Work task
Please output exactly the lines of the material from the first through the line containing "right knee: (124, 223)", and nothing more.

########

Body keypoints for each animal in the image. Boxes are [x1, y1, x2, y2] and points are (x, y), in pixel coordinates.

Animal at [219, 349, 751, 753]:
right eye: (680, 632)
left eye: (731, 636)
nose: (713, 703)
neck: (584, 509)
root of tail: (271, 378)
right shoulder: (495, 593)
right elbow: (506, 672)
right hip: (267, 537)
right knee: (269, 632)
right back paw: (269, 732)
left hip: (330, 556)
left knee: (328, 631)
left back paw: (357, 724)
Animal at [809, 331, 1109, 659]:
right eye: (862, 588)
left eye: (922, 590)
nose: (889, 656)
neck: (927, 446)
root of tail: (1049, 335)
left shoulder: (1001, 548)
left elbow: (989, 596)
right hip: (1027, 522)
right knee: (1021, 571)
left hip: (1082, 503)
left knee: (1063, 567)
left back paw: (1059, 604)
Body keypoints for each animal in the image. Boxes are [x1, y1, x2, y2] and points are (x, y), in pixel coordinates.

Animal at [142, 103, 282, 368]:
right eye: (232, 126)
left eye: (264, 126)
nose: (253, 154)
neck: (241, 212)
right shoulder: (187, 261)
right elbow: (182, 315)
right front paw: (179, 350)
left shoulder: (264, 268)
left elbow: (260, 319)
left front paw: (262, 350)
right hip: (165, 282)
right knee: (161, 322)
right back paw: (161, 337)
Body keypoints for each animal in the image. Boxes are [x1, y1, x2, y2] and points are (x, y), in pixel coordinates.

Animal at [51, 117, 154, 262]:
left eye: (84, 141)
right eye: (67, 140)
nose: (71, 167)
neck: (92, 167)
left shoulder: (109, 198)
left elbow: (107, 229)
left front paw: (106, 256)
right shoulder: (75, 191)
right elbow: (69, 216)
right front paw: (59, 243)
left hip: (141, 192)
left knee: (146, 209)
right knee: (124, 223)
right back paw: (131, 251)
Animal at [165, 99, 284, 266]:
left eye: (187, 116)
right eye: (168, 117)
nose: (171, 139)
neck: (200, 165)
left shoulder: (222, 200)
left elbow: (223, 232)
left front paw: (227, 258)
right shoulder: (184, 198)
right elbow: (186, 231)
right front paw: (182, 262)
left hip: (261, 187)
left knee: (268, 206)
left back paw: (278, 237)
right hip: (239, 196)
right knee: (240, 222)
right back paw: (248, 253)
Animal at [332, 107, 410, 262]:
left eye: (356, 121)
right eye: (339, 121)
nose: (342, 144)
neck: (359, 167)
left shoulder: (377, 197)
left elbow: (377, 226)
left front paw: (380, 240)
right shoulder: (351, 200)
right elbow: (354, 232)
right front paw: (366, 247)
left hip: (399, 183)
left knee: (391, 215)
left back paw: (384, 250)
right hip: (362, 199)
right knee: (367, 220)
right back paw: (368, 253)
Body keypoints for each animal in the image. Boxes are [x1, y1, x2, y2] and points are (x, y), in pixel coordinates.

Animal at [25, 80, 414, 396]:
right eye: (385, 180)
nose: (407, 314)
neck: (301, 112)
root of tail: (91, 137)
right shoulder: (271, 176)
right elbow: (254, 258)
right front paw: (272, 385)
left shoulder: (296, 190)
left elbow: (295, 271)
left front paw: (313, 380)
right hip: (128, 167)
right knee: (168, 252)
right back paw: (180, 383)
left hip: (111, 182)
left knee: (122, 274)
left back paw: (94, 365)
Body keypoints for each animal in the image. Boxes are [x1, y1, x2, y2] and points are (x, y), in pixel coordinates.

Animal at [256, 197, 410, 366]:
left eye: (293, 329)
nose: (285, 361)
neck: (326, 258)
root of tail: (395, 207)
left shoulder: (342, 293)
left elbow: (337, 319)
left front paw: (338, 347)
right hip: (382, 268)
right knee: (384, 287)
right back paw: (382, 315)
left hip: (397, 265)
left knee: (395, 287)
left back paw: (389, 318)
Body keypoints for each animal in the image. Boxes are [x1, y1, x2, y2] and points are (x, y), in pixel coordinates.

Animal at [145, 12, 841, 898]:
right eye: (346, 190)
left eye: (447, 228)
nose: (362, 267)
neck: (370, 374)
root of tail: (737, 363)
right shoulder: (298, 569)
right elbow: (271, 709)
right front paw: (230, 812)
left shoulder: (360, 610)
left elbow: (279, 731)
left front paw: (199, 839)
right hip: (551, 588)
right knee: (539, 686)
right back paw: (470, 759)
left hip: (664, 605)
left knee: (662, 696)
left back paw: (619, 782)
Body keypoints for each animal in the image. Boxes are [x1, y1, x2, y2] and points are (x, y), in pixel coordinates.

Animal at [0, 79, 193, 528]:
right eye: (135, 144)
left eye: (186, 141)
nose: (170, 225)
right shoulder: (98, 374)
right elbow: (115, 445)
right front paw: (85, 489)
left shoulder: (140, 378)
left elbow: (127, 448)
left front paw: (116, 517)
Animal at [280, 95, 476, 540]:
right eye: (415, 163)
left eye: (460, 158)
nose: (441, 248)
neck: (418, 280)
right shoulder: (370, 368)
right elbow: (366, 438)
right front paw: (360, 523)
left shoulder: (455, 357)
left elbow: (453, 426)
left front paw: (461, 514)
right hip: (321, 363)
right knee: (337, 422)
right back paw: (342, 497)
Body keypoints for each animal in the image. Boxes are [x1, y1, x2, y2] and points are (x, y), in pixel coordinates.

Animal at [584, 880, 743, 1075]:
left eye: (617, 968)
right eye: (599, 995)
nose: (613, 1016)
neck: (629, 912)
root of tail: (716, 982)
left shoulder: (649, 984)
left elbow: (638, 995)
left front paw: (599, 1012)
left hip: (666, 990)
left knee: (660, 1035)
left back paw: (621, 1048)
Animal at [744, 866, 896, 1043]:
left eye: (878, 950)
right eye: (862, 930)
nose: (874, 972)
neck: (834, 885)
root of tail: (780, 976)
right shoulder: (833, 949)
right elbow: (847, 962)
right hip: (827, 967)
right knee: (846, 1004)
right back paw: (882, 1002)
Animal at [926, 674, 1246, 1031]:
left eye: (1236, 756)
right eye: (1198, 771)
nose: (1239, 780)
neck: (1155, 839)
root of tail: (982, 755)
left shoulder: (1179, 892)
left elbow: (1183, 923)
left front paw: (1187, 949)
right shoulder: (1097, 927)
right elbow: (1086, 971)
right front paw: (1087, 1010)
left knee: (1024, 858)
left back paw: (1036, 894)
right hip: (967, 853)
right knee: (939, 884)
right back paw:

########

Response to the exercise
Body keypoints for each animal in the image. Boxes are [x1, y1, x2, y2] and points are (x, y), in pixel coordinates.

Animal at [219, 349, 751, 753]:
right eye: (680, 632)
left eye: (731, 636)
nose: (713, 703)
neck: (584, 509)
root of tail: (271, 378)
right shoulder: (495, 593)
right elbow: (506, 672)
right hip: (267, 537)
right knee: (269, 632)
right back paw: (269, 732)
left hip: (330, 556)
left knee: (328, 631)
left back paw: (357, 724)
Animal at [809, 331, 1109, 659]:
right eye: (862, 588)
left eye: (922, 590)
nose: (889, 656)
neck: (927, 446)
root of tail: (1049, 335)
left shoulder: (1001, 548)
left elbow: (989, 596)
right hip: (1027, 522)
right knee: (1021, 571)
left hip: (1082, 503)
left knee: (1063, 567)
left back paw: (1059, 604)
Body keypoints for each animal in the image. Boxes are [x1, y1, x2, y2] and points are (x, y), in pixel coordinates.

Animal at [142, 103, 282, 368]:
right eye: (232, 126)
left eye: (264, 126)
nose: (253, 154)
neck: (241, 212)
right shoulder: (187, 261)
right elbow: (182, 315)
right front paw: (179, 350)
left shoulder: (264, 268)
left elbow: (260, 319)
left front paw: (262, 350)
right hip: (165, 282)
right knee: (161, 322)
right back paw: (161, 337)
Body keypoints for each animal in the image. Boxes are [x1, y1, x2, y2] and points are (x, y), in pixel coordinates.

Animal at [51, 117, 154, 262]:
left eye: (84, 141)
right eye: (67, 140)
nose: (71, 167)
neck: (92, 167)
left shoulder: (109, 198)
left elbow: (107, 229)
left front paw: (106, 256)
right shoulder: (75, 191)
right elbow: (69, 216)
right front paw: (59, 243)
left hip: (141, 192)
left knee: (146, 209)
right knee: (124, 223)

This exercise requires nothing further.